Essa será provavelmente uma tendência que irá marcar o futuro dos sistemas de pagamentos. Que outras se podem antecipar?
Uma grande tendência é sem dúvida aquilo a que chamamos os pagamentos invisíveis. Os pagamentos passaram de ser com contacto e com PIN, para pagamentos contactless e agora pagamentos no telemóvel, em mobilidade, e o tema da invisibilidade vai ser cada vez mais o conceito. Sem dúvida que o tema da biometria, associada também a padrões de utilização, tudo isto suportado em inteligência artificial, vão ser novas tecnologias que vão contribuir para essa invisibilidade dos pagamentos. O que dava como caso de uso do blockchain, os embedded payments, que é também cada vez mais os pagamentos terem um conjunto de condições contratuais ou de utilização cada vez mais embebidos naquilo que são as jornadas de compra, que permitam também maior controlo ou até a autenticação de outro tipo de condições e de outro tipo de contratos que se queiram associar aos pagamentos.
A sustentabilidade também é um tema nos pagamentos?
A sustentabilidade, no caso dos pagamentos, tem duas grandes componentes. Uma é o tema da eficiência. Se, por um lado, os serviços digitais contribuem para menos utilização de materiais físicos, por outro lado têm também os consumos energéticos e aí há uma grande preocupação de termos soluções cada vez mais eficientes. Depois, também enquadrado neste tema da sustentabilidade, temos o tema da inclusão e da acessibilidade. À medida que temos uma sociedade cada vez mais digital, temos de pensar como conseguimos assegurar e contribuir com tecnologia para que essa transição digital chegue também aos segmentos menos apetentes.

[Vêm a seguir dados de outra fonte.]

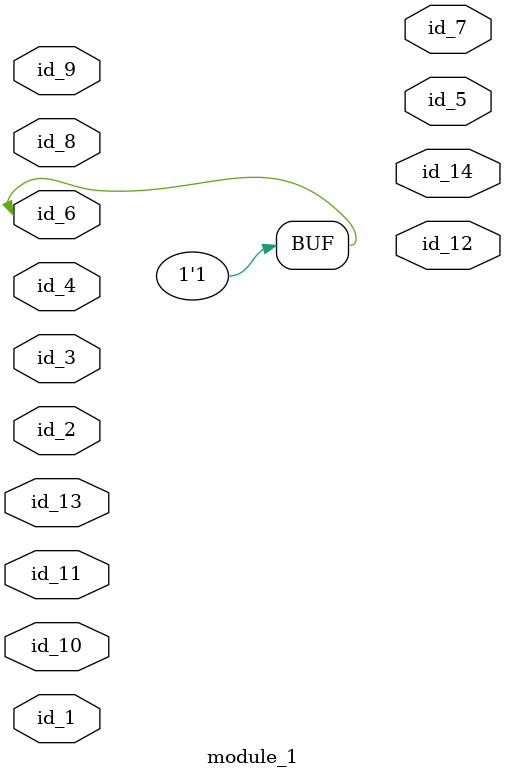
<source format=v>
module module_0 ();
  genvar id_1;
endmodule
module module_1 (
    id_1,
    id_2,
    id_3,
    id_4,
    id_5,
    id_6,
    id_7,
    id_8,
    id_9,
    id_10,
    id_11,
    id_12,
    id_13,
    id_14
);
  output wire id_14;
  inout wire id_13;
  output wire id_12;
  input wire id_11;
  input wire id_10;
  inout wire id_9;
  inout wire id_8;
  output wire id_7;
  inout wire id_6;
  output wire id_5;
  inout wire id_4;
  inout wire id_3;
  inout wire id_2;
  inout wire id_1;
  assign {1'b0, id_6} = -1;
  module_0 modCall_1 ();
endmodule

</source>
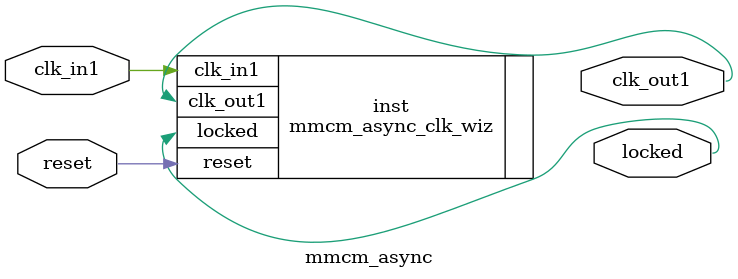
<source format=v>


`timescale 1ps/1ps

(* CORE_GENERATION_INFO = "mmcm_async,clk_wiz_v5_4_1_0,{component_name=mmcm_async,use_phase_alignment=true,use_min_o_jitter=false,use_max_i_jitter=false,use_dyn_phase_shift=false,use_inclk_switchover=false,use_dyn_reconfig=false,enable_axi=0,feedback_source=FDBK_AUTO,PRIMITIVE=MMCM,num_out_clk=1,clkin1_period=8.000,clkin2_period=10.000,use_power_down=false,use_reset=true,use_locked=true,use_inclk_stopped=false,feedback_type=SINGLE,CLOCK_MGR_TYPE=NA,manual_override=false}" *)

module mmcm_async 
 (
  // Clock out ports
  output        clk_out1,
  // Status and control signals
  input         reset,
  output        locked,
 // Clock in ports
  input         clk_in1
 );

  mmcm_async_clk_wiz inst
  (
  // Clock out ports  
  .clk_out1(clk_out1),
  // Status and control signals               
  .reset(reset), 
  .locked(locked),
 // Clock in ports
  .clk_in1(clk_in1)
  );

endmodule

</source>
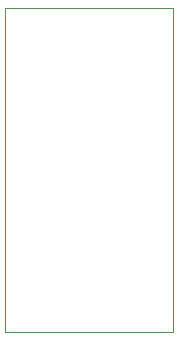
<source format=gbr>
G04 (created by PCBNEW (2013-07-07 BZR 4022)-stable) date 7/23/2013 8:12:13 PM*
%MOIN*%
G04 Gerber Fmt 3.4, Leading zero omitted, Abs format*
%FSLAX34Y34*%
G01*
G70*
G90*
G04 APERTURE LIST*
%ADD10C,0.00590551*%
%ADD11C,0.00393701*%
G04 APERTURE END LIST*
G54D10*
G54D11*
X52300Y-30700D02*
X52300Y-26100D01*
X46700Y-30700D02*
X52300Y-30700D01*
X46700Y-24900D02*
X46700Y-30700D01*
X52300Y-19900D02*
X46700Y-19900D01*
X52300Y-19900D02*
X52300Y-26100D01*
X46700Y-19900D02*
X46700Y-24900D01*
M02*

</source>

Há ainda outra tendência, também transversal, que é inteligência artificial, não só aplicada aos modelos preditivos de risco, antifraude e de cibersegurança, mas também àquilo que é o próprio desenvolvimento tecnológico. Cada vez mais vai ser possível usar inteligência artificial para desenvolver novas soluções também para facilitar a experiência dos utilizadores num contexto de compra.